> [Try it] Put the lines of the listing below into a JSON list of strings, one string per line, skipping any blank lines. Start at the line containing "KAZAKH PARTNER" and end at the line containing "своему. Отсюда и", including both of those lines.

> [Materials provided]
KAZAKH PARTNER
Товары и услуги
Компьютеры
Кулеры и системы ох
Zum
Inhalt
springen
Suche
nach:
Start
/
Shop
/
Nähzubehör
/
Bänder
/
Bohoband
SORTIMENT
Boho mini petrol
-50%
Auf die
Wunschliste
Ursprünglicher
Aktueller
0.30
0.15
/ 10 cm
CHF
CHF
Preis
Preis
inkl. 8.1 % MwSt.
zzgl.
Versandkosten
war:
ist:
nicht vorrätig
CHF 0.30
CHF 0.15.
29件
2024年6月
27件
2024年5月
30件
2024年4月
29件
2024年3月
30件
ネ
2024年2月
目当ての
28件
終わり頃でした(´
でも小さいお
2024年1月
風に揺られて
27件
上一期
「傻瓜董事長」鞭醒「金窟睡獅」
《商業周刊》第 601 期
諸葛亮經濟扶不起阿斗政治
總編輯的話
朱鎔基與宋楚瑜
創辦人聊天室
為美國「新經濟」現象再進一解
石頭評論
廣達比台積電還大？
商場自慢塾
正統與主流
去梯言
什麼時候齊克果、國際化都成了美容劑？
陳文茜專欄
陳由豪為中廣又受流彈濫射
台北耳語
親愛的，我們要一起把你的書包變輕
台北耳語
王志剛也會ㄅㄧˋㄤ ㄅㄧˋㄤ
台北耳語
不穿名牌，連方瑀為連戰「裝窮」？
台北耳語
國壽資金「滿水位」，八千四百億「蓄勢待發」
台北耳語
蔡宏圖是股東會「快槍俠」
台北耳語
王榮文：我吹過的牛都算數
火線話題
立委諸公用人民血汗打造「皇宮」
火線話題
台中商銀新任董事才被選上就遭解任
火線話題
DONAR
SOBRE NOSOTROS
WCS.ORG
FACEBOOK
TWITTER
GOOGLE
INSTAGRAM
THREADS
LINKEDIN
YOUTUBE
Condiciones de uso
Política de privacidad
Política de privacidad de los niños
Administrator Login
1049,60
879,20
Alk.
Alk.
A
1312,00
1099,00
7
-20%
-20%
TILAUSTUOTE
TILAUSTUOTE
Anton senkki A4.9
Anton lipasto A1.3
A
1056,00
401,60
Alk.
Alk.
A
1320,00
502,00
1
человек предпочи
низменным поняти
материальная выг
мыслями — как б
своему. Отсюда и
...
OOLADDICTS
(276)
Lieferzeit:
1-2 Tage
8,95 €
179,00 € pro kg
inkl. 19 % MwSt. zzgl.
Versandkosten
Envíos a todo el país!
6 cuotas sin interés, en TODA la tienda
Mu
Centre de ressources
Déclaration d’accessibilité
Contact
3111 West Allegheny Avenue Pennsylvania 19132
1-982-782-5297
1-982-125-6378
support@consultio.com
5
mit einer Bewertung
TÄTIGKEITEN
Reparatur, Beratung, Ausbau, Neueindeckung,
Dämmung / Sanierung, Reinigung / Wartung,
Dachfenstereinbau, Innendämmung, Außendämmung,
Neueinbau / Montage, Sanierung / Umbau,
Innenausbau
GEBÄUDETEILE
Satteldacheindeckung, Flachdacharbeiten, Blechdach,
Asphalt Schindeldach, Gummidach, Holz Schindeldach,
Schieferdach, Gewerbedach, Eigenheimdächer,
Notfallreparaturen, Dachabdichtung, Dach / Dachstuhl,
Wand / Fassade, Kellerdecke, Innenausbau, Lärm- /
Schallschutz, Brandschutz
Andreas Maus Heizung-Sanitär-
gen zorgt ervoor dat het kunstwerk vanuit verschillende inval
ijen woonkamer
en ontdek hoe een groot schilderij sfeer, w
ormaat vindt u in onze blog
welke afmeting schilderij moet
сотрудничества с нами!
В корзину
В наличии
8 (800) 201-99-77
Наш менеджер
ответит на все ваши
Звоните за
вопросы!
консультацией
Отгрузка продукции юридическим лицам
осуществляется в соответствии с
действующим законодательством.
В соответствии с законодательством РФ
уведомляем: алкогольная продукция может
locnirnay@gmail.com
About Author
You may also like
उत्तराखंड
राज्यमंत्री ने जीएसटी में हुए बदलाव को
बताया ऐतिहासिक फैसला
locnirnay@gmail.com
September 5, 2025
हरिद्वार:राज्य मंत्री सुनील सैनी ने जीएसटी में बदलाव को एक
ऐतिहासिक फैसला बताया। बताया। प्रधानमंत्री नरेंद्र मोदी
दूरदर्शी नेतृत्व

> [Solution to the problem]
[
  "KAZAKH PARTNER",
  "Товары и услуги",
  "Компьютеры",
  "Кулеры и системы ох",
  "Zum",
  "Inhalt",
  "springen",
  "Suche",
  "nach:",
  "Start",
  "/",
  "Shop",
  "/",
  "Nähzubehör",
  "/",
  "Bänder",
  "/",
  "Bohoband",
  "SORTIMENT",
  "Boho mini petrol",
  "-50%",
  "Auf die",
  "Wunschliste",
  "Ursprünglicher",
  "Aktueller",
  "0.30",
  "0.15",
  "/ 10 cm",
  "CHF",
  "CHF",
  "Preis",
  "Preis",
  "inkl. 8.1 % MwSt.",
  "zzgl.",
  "Versandkosten",
  "war:",
  "ist:",
  "nicht vorrätig",
  "CHF 0.30",
  "CHF 0.15.",
  "29件",
  "2024年6月",
  "27件",
  "2024年5月",
  "30件",
  "2024年4月",
  "29件",
  "2024年3月",
  "30件",
  "ネ",
  "2024年2月",
  "目当ての",
  "28件",
  "終わり頃でした(´",
  "でも小さいお",
  "2024年1月",
  "風に揺られて",
  "27件",
  "上一期",
  "「傻瓜董事長」鞭醒「金窟睡獅」",
  "《商業周刊》第 601 期",
  "諸葛亮經濟扶不起阿斗政治",
  "總編輯的話",
  "朱鎔基與宋楚瑜",
  "創辦人聊天室",
  "為美國「新經濟」現象再進一解",
  "石頭評論",
  "廣達比台積電還大？",
  "商場自慢塾",
  "正統與主流",
  "去梯言",
  "什麼時候齊克果、國際化都成了美容劑？",
  "陳文茜專欄",
  "陳由豪為中廣又受流彈濫射",
  "台北耳語",
  "親愛的，我們要一起把你的書包變輕",
  "台北耳語",
  "王志剛也會ㄅㄧˋㄤ ㄅㄧˋㄤ",
  "台北耳語",
  "不穿名牌，連方瑀為連戰「裝窮」？",
  "台北耳語",
  "國壽資金「滿水位」，八千四百億「蓄勢待發」",
  "台北耳語",
  "蔡宏圖是股東會「快槍俠」",
  "台北耳語",
  "王榮文：我吹過的牛都算數",
  "火線話題",
  "立委諸公用人民血汗打造「皇宮」",
  "火線話題",
  "台中商銀新任董事才被選上就遭解任",
  "火線話題",
  "DONAR",
  "SOBRE NOSOTROS",
  "WCS.ORG",
  "FACEBOOK",
  "TWITTER",
  "GOOGLE",
  "INSTAGRAM",
  "THREADS",
  "LINKEDIN",
  "YOUTUBE",
  "Condiciones de uso",
  "Política de privacidad",
  "Política de privacidad de los niños",
  "Administrator Login",
  "1049,60",
  "879,20",
  "Alk.",
  "Alk.",
  "A",
  "1312,00",
  "1099,00",
  "7",
  "-20%",
  "-20%",
  "TILAUSTUOTE",
  "TILAUSTUOTE",
  "Anton senkki A4.9",
  "Anton lipasto A1.3",
  "A",
  "1056,00",
  "401,60",
  "Alk.",
  "Alk.",
  "A",
  "1320,00",
  "502,00",
  "1",
  "человек предпочи",
  "низменным поняти",
  "материальная выг",
  "мыслями — как б",
  "своему. Отсюда и"
]